**ABOUT THIS TASK:** Begin at the line containing "[348,615,359,629] 4 -> [377,666,389,680] 6" in the data below and go on through the line containing "[222,649,500,670] Interpolation, Utility", repeating each line exactly; include both ends and no other line.

**INFORMATION SUPPLIED:**

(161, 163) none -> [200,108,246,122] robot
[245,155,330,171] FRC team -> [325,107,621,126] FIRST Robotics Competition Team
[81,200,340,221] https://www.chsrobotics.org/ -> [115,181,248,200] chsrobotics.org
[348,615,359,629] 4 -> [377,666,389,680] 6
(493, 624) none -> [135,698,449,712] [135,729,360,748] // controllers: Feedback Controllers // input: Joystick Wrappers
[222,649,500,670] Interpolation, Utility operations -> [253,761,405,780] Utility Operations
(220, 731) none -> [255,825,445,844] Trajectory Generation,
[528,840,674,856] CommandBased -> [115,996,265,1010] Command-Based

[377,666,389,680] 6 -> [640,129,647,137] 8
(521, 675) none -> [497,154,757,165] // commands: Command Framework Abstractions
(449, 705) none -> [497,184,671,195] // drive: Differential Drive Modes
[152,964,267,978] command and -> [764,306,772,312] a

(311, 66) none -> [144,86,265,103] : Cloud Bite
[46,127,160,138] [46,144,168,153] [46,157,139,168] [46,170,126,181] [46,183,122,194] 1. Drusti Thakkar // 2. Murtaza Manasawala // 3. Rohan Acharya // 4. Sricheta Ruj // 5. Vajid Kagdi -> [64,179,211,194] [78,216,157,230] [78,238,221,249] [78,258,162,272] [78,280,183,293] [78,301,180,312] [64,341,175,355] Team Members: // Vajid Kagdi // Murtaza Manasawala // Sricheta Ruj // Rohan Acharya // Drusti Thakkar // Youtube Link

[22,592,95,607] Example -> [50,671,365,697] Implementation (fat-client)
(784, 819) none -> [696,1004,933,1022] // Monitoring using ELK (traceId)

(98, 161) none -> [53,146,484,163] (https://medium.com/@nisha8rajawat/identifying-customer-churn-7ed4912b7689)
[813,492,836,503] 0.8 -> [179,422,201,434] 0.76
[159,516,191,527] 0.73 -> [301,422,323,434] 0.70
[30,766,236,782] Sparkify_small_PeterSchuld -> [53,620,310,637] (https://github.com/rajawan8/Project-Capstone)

**RESPONSE AREA:**
[348,615,359,629] 4 -> [377,666,389,680] 6
(493, 624) none -> [135,698,449,712] [135,729,360,748] // controllers: Feedback Controllers // input: Joystick Wrappers
[222,649,500,670] Interpolation, Utility operations -> [253,761,405,780] Utility Operations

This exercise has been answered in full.